Each capture operation requires several hundred pounds of gear that needs to be sorted, packed, and shipped. Unfortunately, half of the gear that I shipped back to the University at the end of May was lost in transit. I spent a frantic three weeks on the phone, calling every shipping dock where the equipment may have gone. Finally, on the day I began purchasing replacement gear, I received a call that the equipment had shown up in Salt Lake City, Utah, and could be sent to me immediately. That was quite a relief. Now, I am back to sorting and packing in anticipation of August.
Citation
Meier, Stroeve, Fetterer. 2007. Whither Arctic sea ice? A clear signal of decline regionally, seasonally and extending beyond the satellite record. Annals of Glaciology 46:428-434.
Error bars…please.
Otherwise…you ain’t got jack.
Hi Sirius,
Thanks for reading the dispatch. Understanding the variability in a data set is indeed critical when describing trends. Throughout most of June 2009, ice extent fell about 2 standard deviations below the 1979-2000 mean. The chart that is presented above, but with standard deviations indicated by gray shading, can be found at http://nsidc.org/images/arcticseaicenews/20090706_Figure2.png. During April and May, the ice extent was below the 1979-2000 mean, but usually within 2 standard deviations of the mean.

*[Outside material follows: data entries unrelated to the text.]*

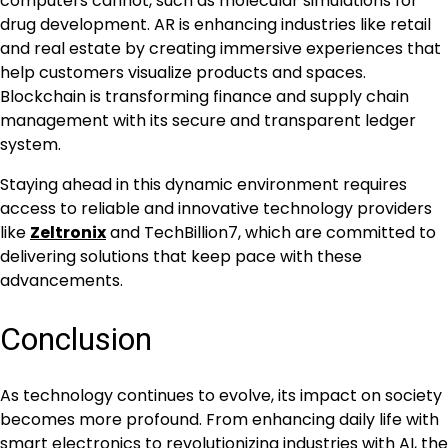
computers cannot, such as molecular simulations for
drug development. AR is enhancing industries like retail
and real estate by creating immersive experiences that
help customers visualize products and spaces.
Blockchain is transforming finance and supply chain
management with its secure and transparent ledger
system.
Staying ahead in this dynamic environment requires
access to reliable and innovative technology providers
like
Zeltronix
and TechBillion7, which are committed to
delivering solutions that keep pace with these
advancements.
Conclusion
As technology continues to evolve, its impact on society
becomes more profound. From enhancing daily life with
smart electronics to revolutionizing industries with AI, the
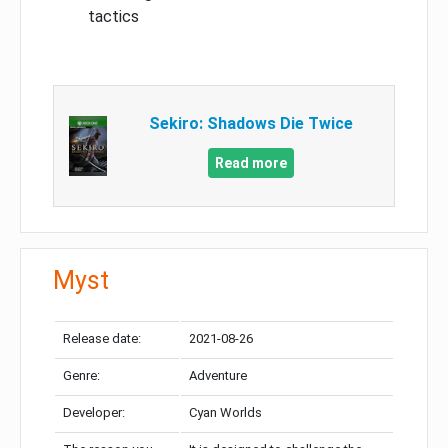
tactics
Sekiro: Shadows Die Twice
Read more
Myst
Release date:
2021-08-26
Genre:
Adventure
Developer:
Cyan Worlds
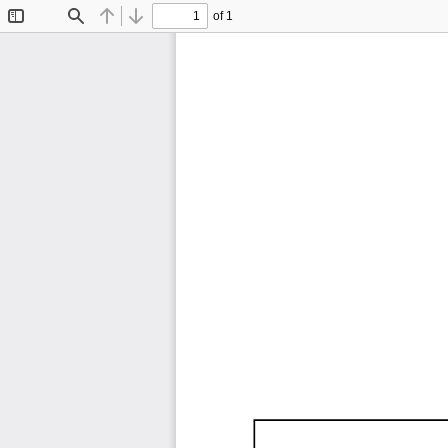
of 1
Toggle
Find
Previous
Next
Sidebar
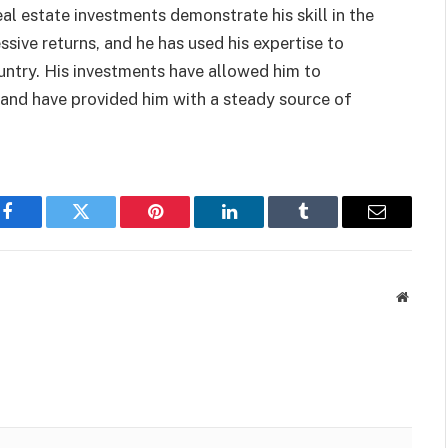
eal estate investments demonstrate his skill in the
ssive returns, and he has used his expertise to
ountry. His investments have allowed him to
t and have provided him with a steady source of
Facebook
Twitter
Pinterest
LinkedIn
Tumblr
Email
Websit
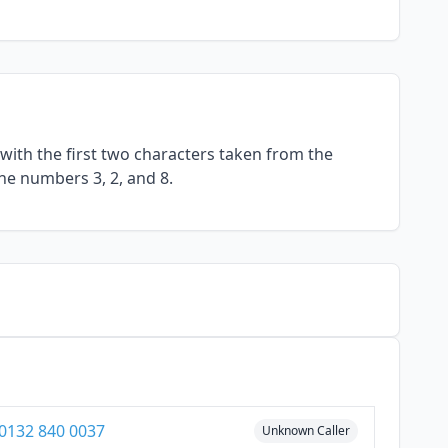
with the first two characters taken from the
he numbers 3, 2, and 8.
0132 840 0037
Unknown Caller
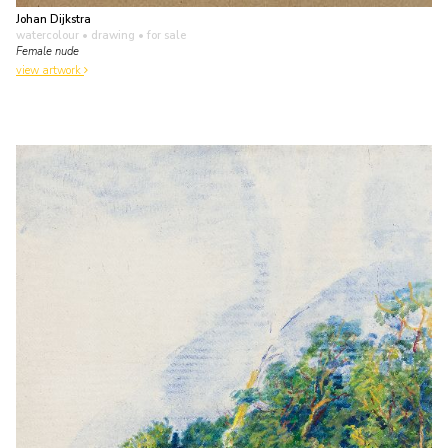
Johan Dijkstra
watercolour • drawing
• for sale
Female nude
view artwork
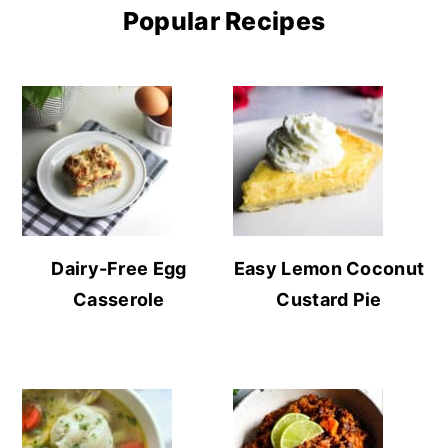
Popular Recipes
Dairy-Free Egg
Easy Lemon Coconut
Casserole
Custard Pie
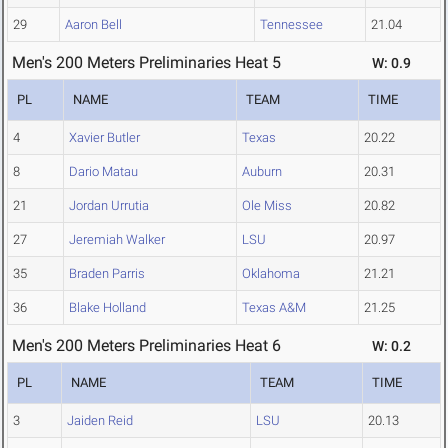
29
Aaron Bell
Tennessee
21.04
Men's 200 Meters Preliminaries Heat 5
W: 0.9
PL
NAME
TEAM
TIME
4
Xavier Butler
Texas
20.22
8
Dario Matau
Auburn
20.31
21
Jordan Urrutia
Ole Miss
20.82
27
Jeremiah Walker
LSU
20.97
35
Braden Parris
Oklahoma
21.21
36
Blake Holland
Texas A&M
21.25
Men's 200 Meters Preliminaries Heat 6
W: 0.2
PL
NAME
TEAM
TIME
3
Jaiden Reid
LSU
20.13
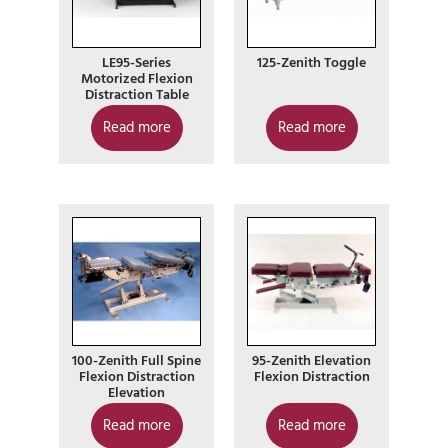
LE95-Series
125-Zenith Toggle
Motorized Flexion
Distraction Table
Read more
Read more
100-Zenith Full Spine
95-Zenith Elevation
Flexion Distraction
Flexion Distraction
Elevation
Read more
Read more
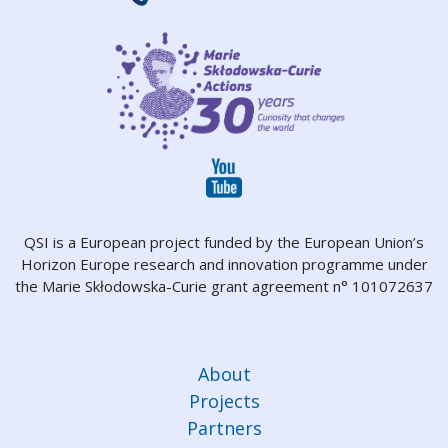
QSI is a European project funded by the European Union’s
Horizon Europe research and innovation programme under
the Marie Skłodowska-Curie grant agreement n° 101072637
About
Projects
Partners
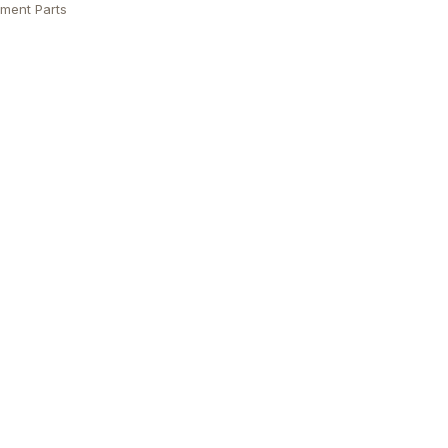
ment Parts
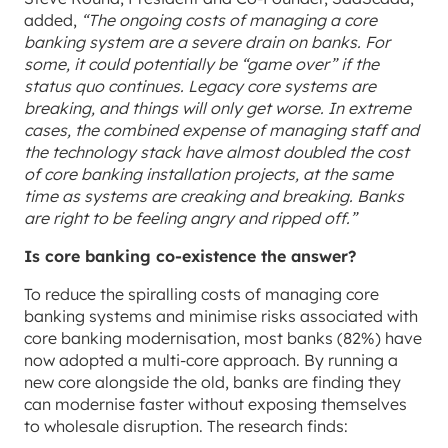
added,
“The ongoing costs of managing a core
banking system are a severe drain on banks. For
some, it could potentially be “game over” if the
status quo continues. Legacy core systems are
breaking, and things will only get worse. In extreme
cases, the combined expense of managing staff and
the technology stack have almost doubled the cost
of core banking installation projects, at the same
time as systems are creaking and breaking. Banks
are right to be feeling angry and ripped off.”
Is core banking co-existence the answer?
To reduce the spiralling costs of managing core
banking systems and minimise risks associated with
core banking modernisation, most banks (82%) have
now adopted a multi-core approach. By running a
new core alongside the old, banks are finding they
can modernise faster without exposing themselves
to wholesale disruption. The research finds:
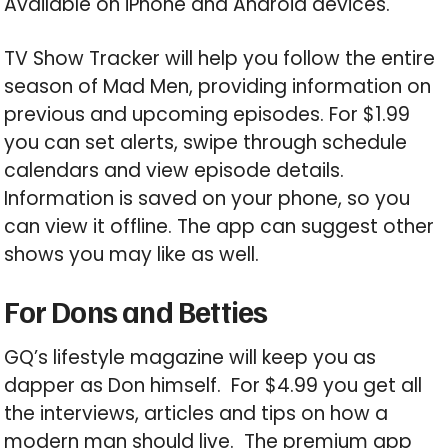
Available on iPhone and Android devices.
TV Show Tracker will help you follow the entire
season of Mad Men, providing information on
previous and upcoming episodes. For $1.99
you can set alerts, swipe through schedule
calendars and view episode details.
Information is saved on your phone, so you
can view it offline. The app can suggest other
shows you may like as well.
For Dons and Betties
GQ’s lifestyle magazine will keep you as
dapper as Don himself. For $4.99 you get all
the interviews, articles and tips on how a
modern man should live. The premium app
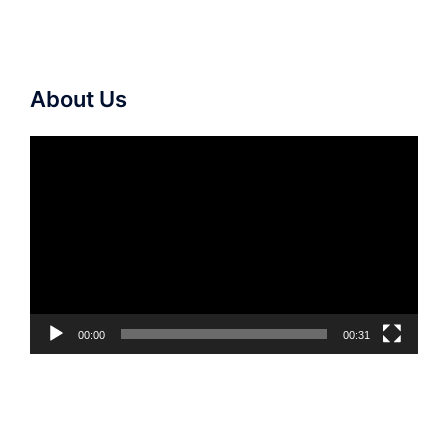
About Us
Video
Player
00:00
00:31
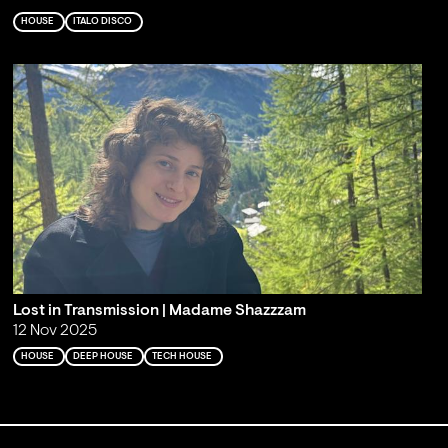
HOUSE
ITALO DISCO
Lost in Transmission | Madame Shazzzam
12 Nov 2025
HOUSE
DEEP HOUSE
TECH HOUSE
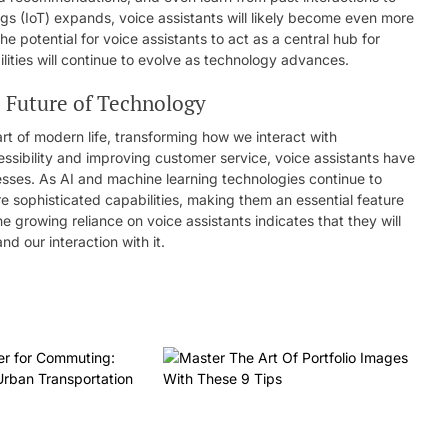
ngs (IoT) expands, voice assistants will likely become even more
e potential for voice assistants to act as a central hub for
ilities will continue to evolve as technology advances.
e Future of Technology
rt of modern life, transforming how we interact with
essibility and improving customer service, voice assistants have
nesses. As AI and machine learning technologies continue to
e sophisticated capabilities, making them an essential feature
e growing reliance on voice assistants indicates that they will
nd our interaction with it.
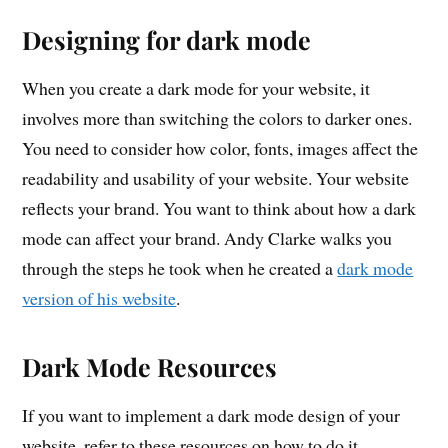
Designing for dark mode
When you create a dark mode for your website, it
involves more than switching the colors to darker ones.
You need to consider how color, fonts, images affect the
readability and usability of your website. Your website
reflects your brand. You want to think about how a dark
mode can affect your brand. Andy Clarke walks you
through the steps he took when he created a
dark mode
version of his website
.
Dark Mode Resources
If you want to implement a dark mode design of your
website, refer to these resources on how to do it.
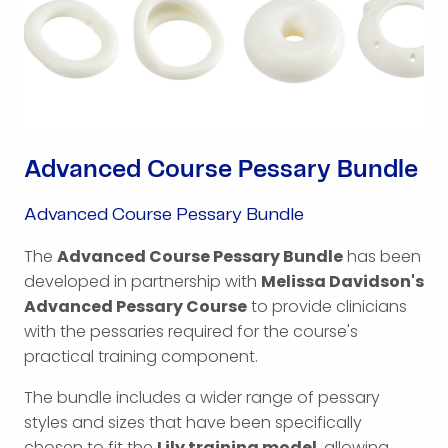
Advanced Course Pessary Bundle
Advanced Course Pessary Bundle
The
Advanced Course Pessary Bundle
has been
developed in partnership with
Melissa Davidson's
Advanced Pessary Course
to provide clinicians
with the pessaries required for the course's
practical training component.
The bundle includes a wider range of pessary
styles and sizes that have been specifically
chosen to fit the
Lily training model
, allowing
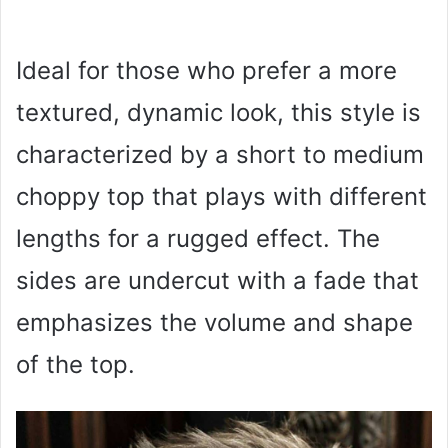
Ideal for those who prefer a more
textured, dynamic look, this style is
characterized by a short to medium
choppy top that plays with different
lengths for a rugged effect. The
sides are undercut with a fade that
emphasizes the volume and shape
of the top.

Even better than visualizing the variability is examining the full data set. The website The Cryosphere Today provides a graph of ice extent anomaly from the 1979-2000 average, for the entire data set from 1979 to today. Following the graph from left to right, the downward trend is apparent. The graph is available from their main website http://arctic.atmos.uiuc.edu/cryosphere/ where it is titled “Tale of the Tape”, or here at http://arctic.atmos.uiuc.edu/cryosphere/IMAGES/sea.ice.anomaly.timeseries.jpg.
Variability in the data can also be described by testing for significance of trends. Meier et al. (2007) (see the citation above) tested for significant trends in the 1979-2006 satellite data of ice extent. They found that ice extent exhibited a significant decline in every month of the year, with the most dramatic declines occurring in summer months. The significance testing used an F test with a 99% confidence level and a null hypothesis of a zero trend. It is worth noting that the decline in ice is significant across the Arctic, but it is heterogeneous in space and time. Some regions of the Arctic are experiencing dramatic loss while other areas are experiencing little or no loss. I encourage you to read their paper for a detailed description.